PROBLEM REQUIREMENTS >> Present the lines from the one containing "longitude: 10.6611" up to and including the one containing "latitude: 59.2197" as a Markdown table with the columns Row and Line. Number each line in Row, skip any blank lines, and leave the pictures out.

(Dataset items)
· · · · ·
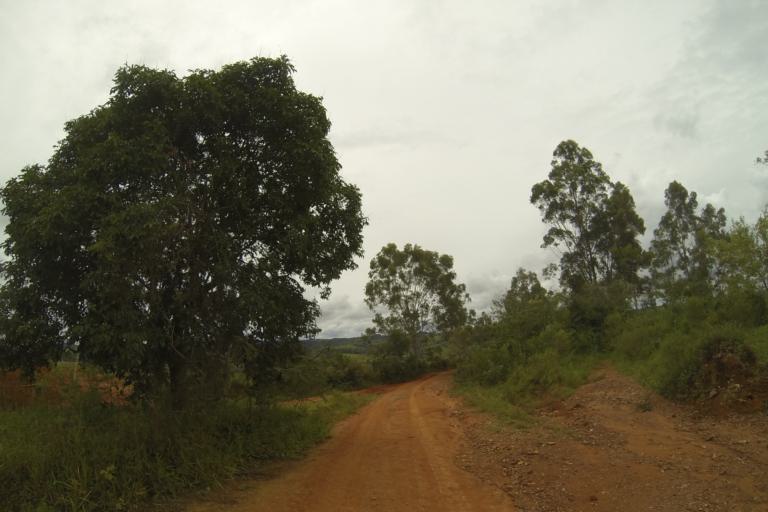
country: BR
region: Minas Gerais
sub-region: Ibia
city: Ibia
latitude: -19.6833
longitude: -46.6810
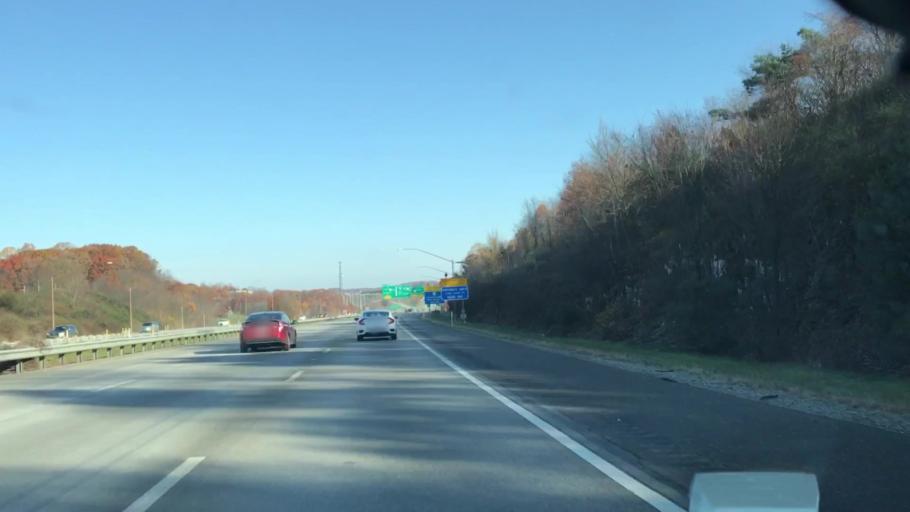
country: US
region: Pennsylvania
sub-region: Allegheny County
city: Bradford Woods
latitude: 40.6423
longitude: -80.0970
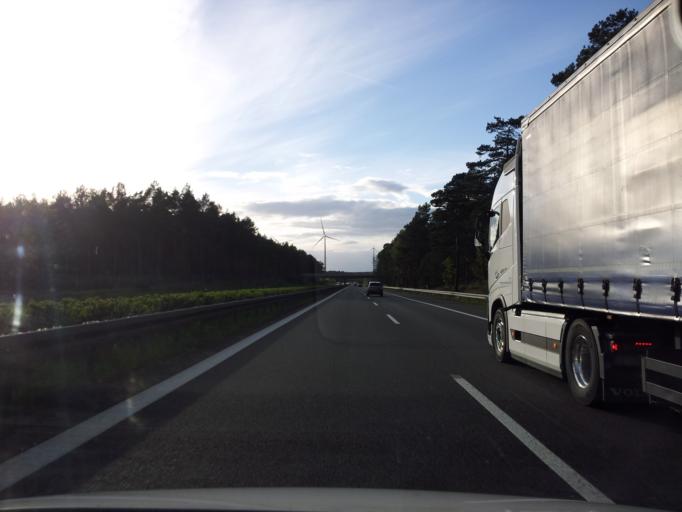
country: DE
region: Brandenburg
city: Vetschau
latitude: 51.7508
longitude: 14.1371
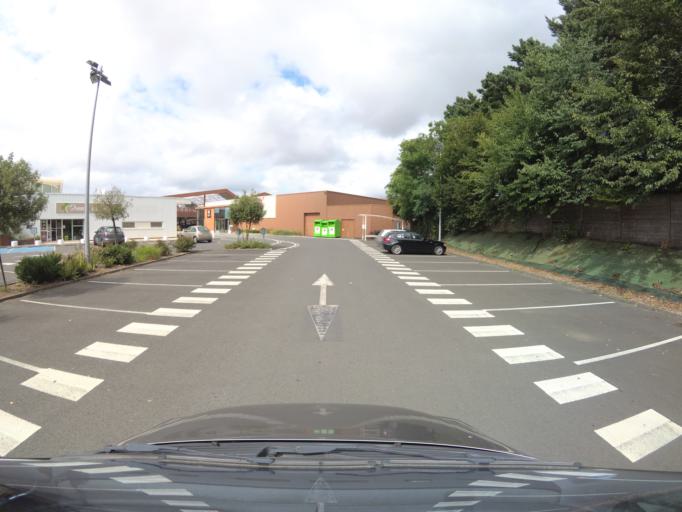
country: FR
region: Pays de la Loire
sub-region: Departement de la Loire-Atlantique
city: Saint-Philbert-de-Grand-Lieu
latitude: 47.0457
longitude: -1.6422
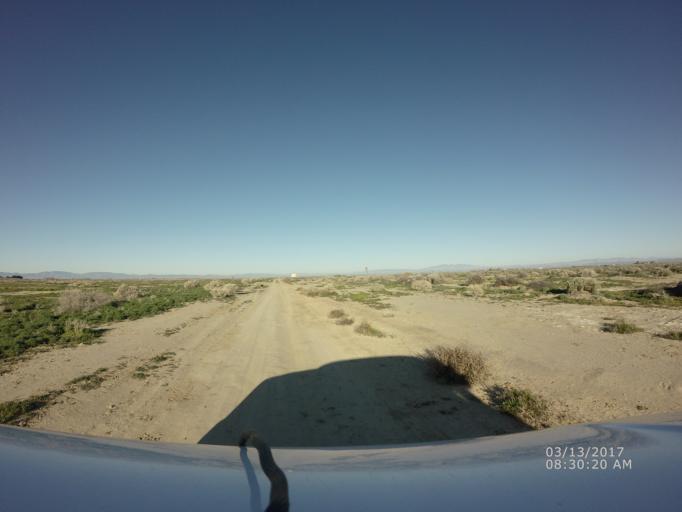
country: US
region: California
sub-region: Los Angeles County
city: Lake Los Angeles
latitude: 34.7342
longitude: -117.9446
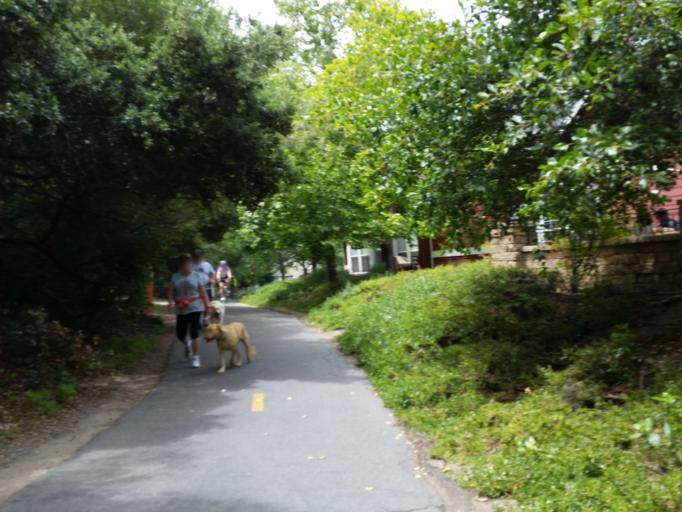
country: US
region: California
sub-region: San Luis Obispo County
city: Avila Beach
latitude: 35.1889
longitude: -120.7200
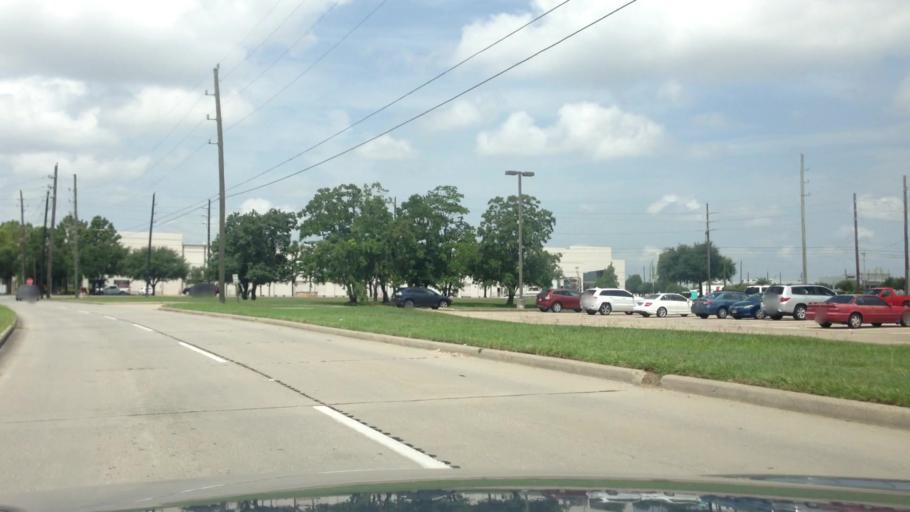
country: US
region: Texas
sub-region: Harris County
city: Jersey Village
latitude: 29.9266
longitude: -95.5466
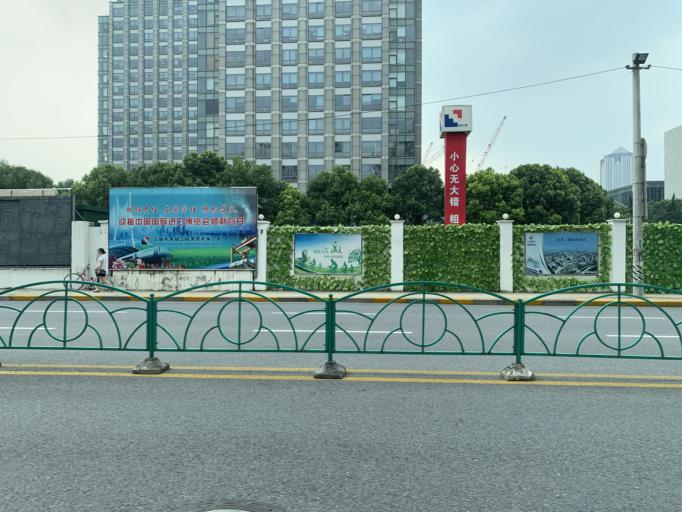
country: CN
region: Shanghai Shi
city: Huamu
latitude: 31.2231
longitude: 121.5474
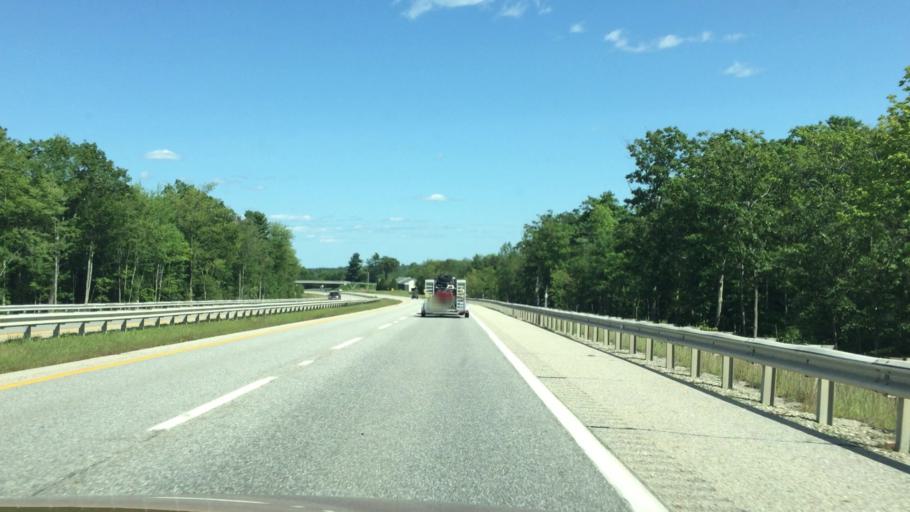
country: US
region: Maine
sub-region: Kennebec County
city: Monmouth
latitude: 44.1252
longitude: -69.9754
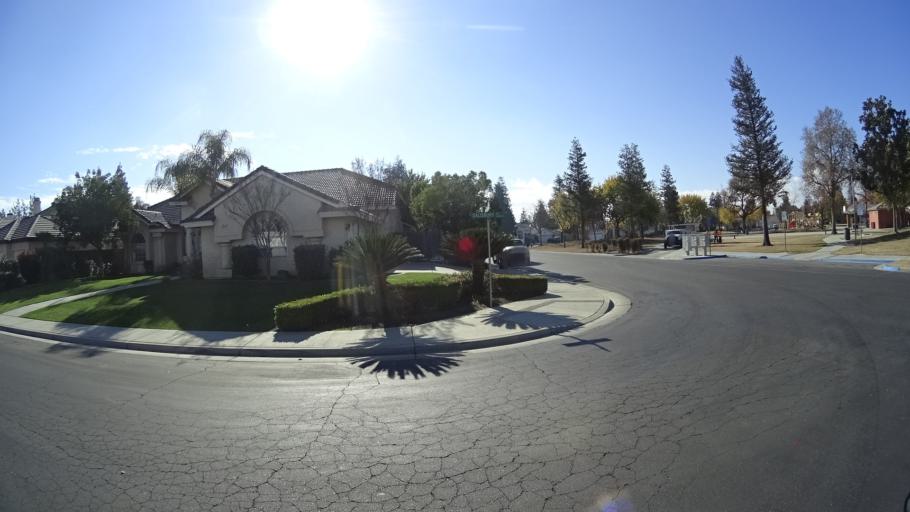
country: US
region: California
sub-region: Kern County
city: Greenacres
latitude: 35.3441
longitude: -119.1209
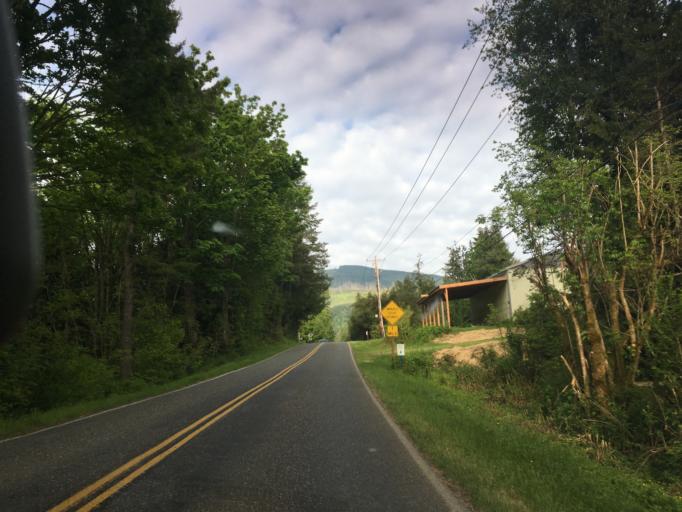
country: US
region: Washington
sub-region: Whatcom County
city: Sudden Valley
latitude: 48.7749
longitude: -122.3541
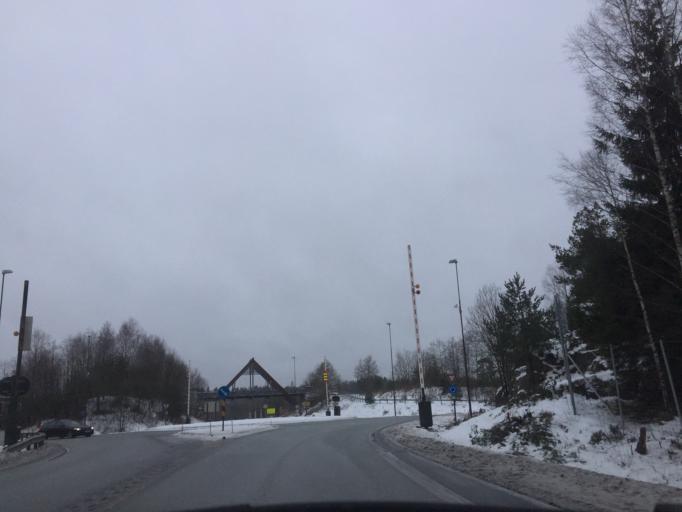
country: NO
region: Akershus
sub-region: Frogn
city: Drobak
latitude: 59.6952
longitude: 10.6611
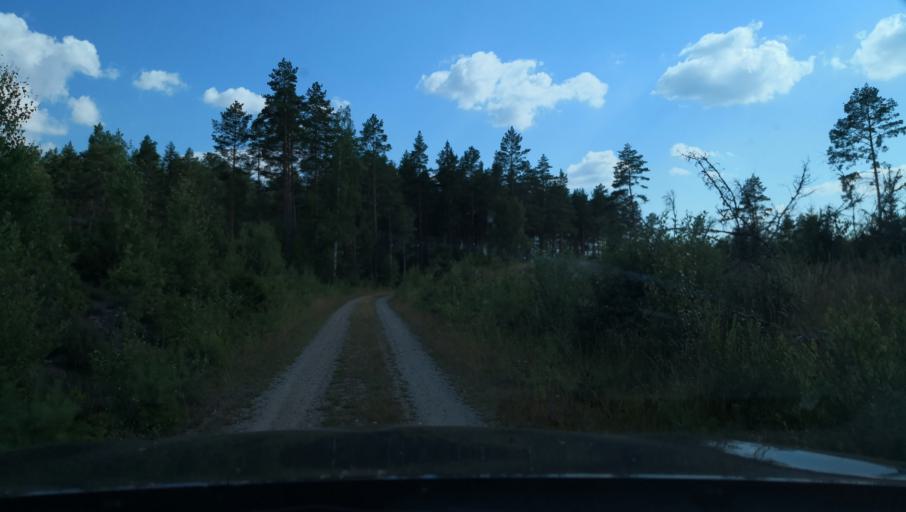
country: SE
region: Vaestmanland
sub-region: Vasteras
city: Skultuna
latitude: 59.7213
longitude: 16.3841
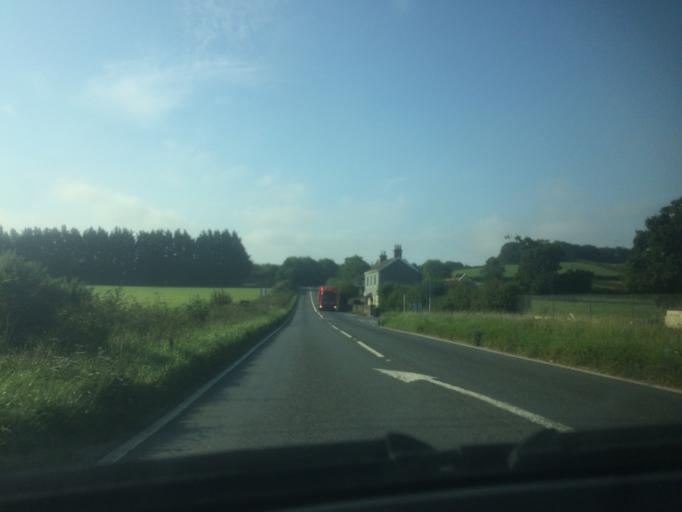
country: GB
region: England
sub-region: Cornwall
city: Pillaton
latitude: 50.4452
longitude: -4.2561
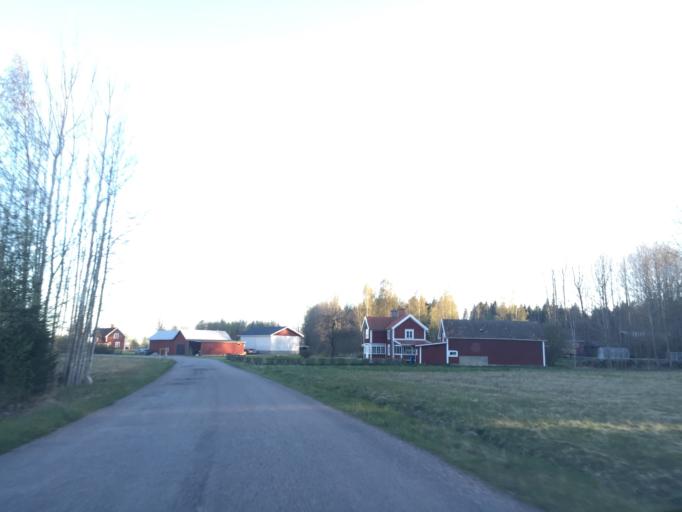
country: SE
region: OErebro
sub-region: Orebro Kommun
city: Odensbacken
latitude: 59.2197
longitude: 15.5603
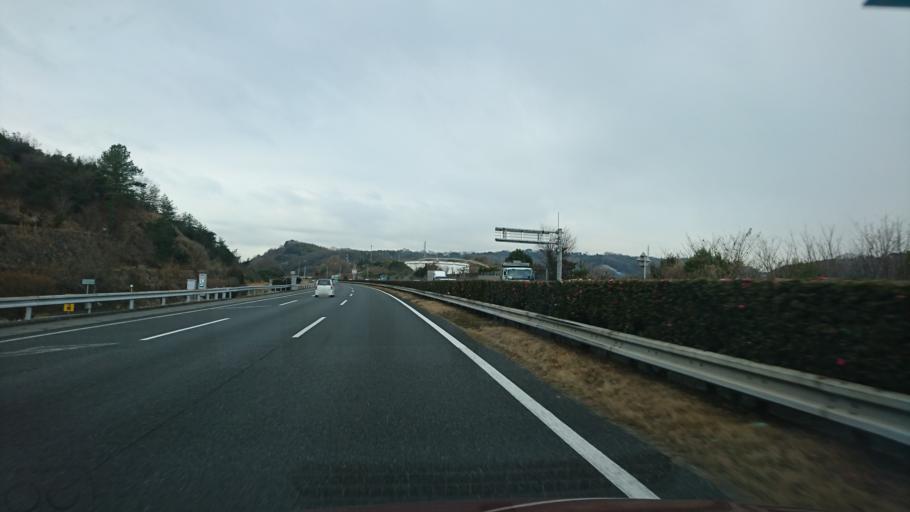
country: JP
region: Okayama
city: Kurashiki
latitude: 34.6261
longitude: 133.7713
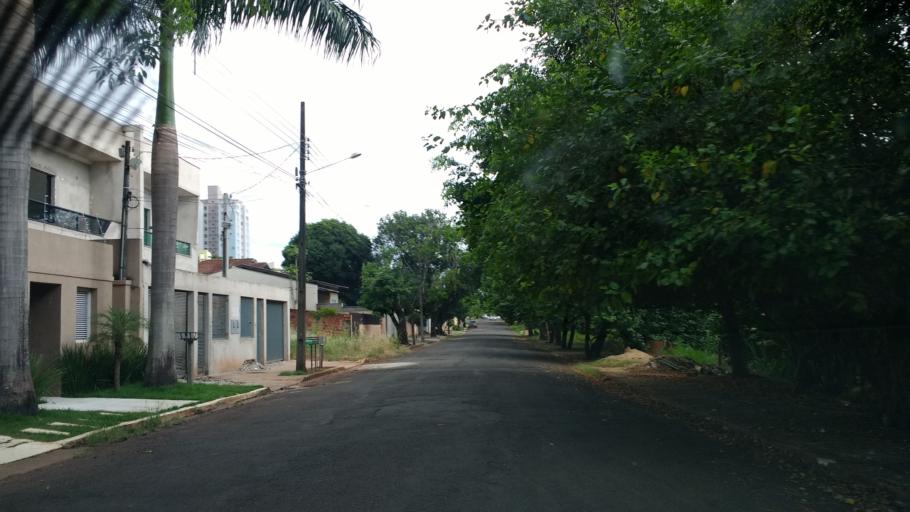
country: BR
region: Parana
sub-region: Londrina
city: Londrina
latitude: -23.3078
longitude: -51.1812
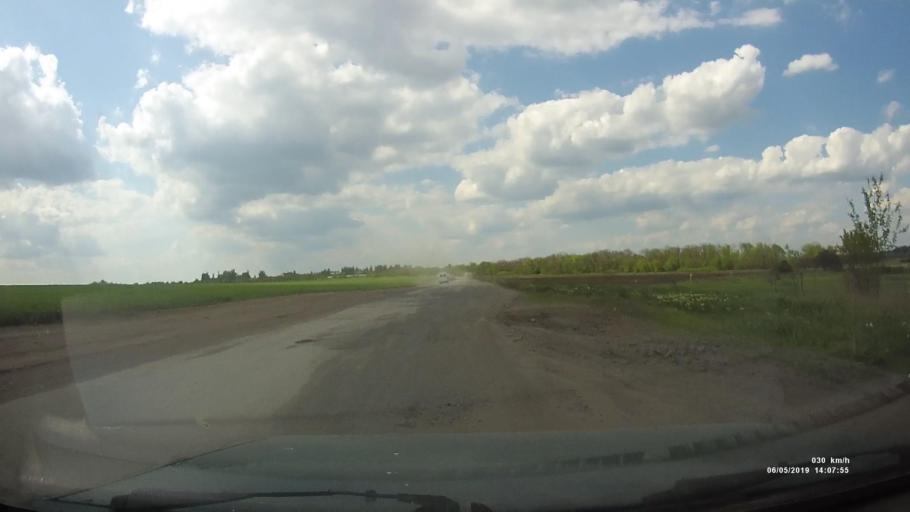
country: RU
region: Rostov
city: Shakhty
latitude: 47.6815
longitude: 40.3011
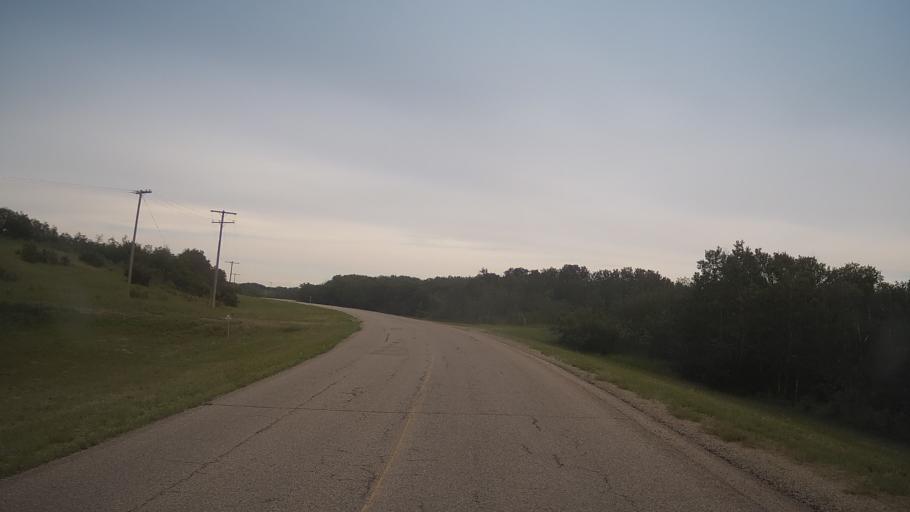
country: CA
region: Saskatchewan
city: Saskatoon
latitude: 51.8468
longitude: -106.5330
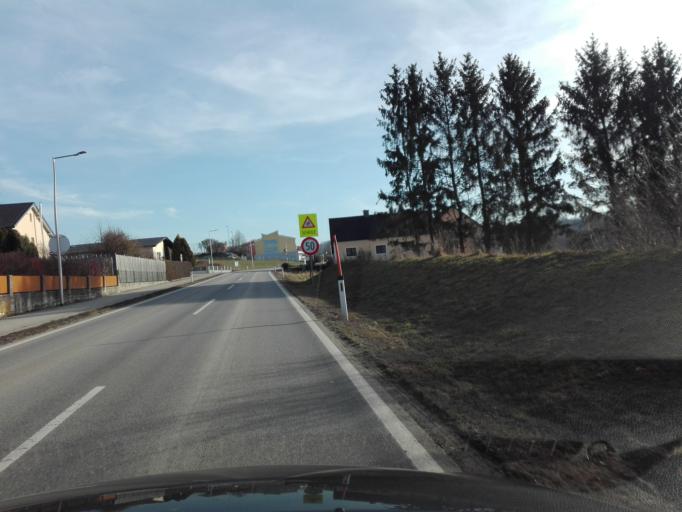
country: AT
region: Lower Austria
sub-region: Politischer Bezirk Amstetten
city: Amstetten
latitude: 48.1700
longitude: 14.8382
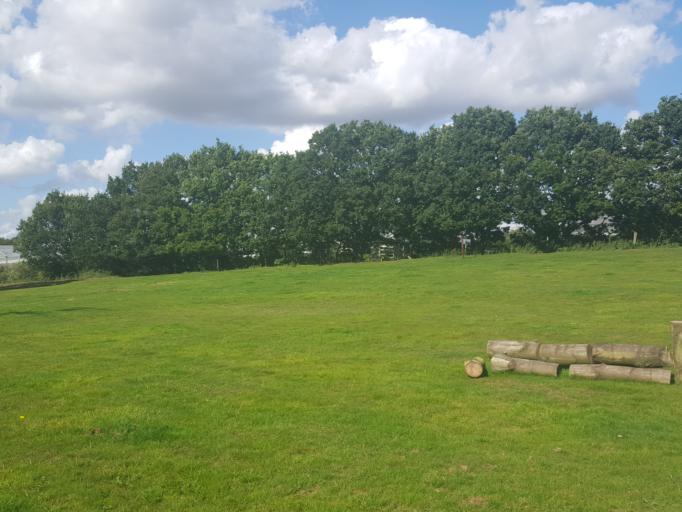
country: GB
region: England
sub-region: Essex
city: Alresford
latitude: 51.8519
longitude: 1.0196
· · · · ·
FULL SOLUTION >>
| Row | Line |
|---|---|
| 1 | longitude: 10.6611 |
| 2 | country: SE |
| 3 | region: Vaestmanland |
| 4 | sub-region: Vasteras |
| 5 | city: Skultuna |
| 6 | latitude: 59.7213 |
| 7 | longitude: 16.3841 |
| 8 | country: GB |
| 9 | region: England |
| 10 | sub-region: Cornwall |
| 11 | city: Pillaton |
| 12 | latitude: 50.4452 |
| 13 | longitude: -4.2561 |
| 14 | country: SE |
| 15 | region: OErebro |
| 16 | sub-region: Orebro Kommun |
| 17 | city: Odensbacken |
| 18 | latitude: 59.2197 |